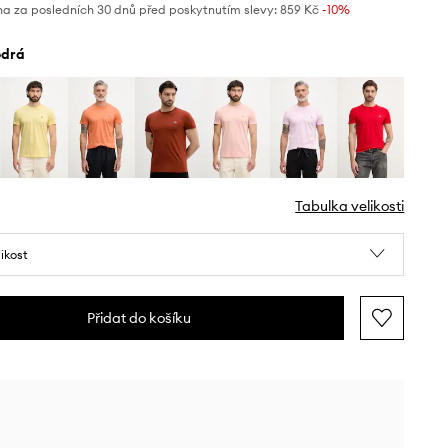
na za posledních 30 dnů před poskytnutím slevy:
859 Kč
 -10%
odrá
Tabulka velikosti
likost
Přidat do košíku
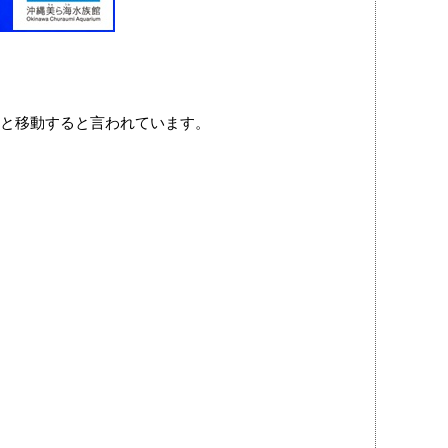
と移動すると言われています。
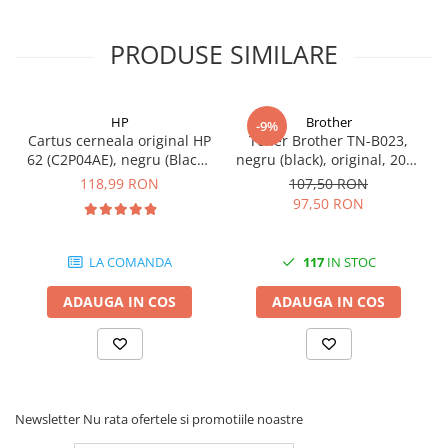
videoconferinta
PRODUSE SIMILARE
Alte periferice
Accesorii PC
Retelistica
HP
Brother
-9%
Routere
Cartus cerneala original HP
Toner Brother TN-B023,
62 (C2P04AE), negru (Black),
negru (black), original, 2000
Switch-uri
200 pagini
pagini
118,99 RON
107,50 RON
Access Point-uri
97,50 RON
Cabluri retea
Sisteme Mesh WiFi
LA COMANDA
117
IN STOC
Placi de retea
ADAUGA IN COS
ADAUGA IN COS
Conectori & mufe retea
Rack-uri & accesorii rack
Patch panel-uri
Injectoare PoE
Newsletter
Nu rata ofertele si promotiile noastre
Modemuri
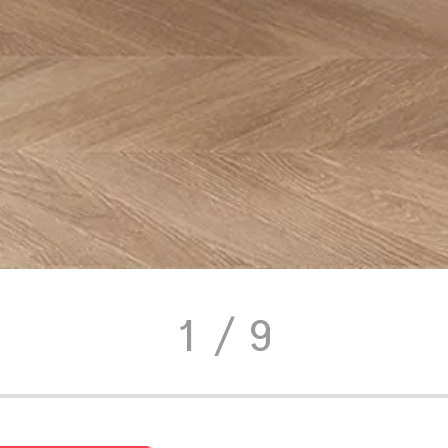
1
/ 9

--- Problem to solve ---
Search the entries for the word "negru", then gather every line that has it.

--- Result of this task ---
62 (C2P04AE), negru (Black),
negru (black), original, 2000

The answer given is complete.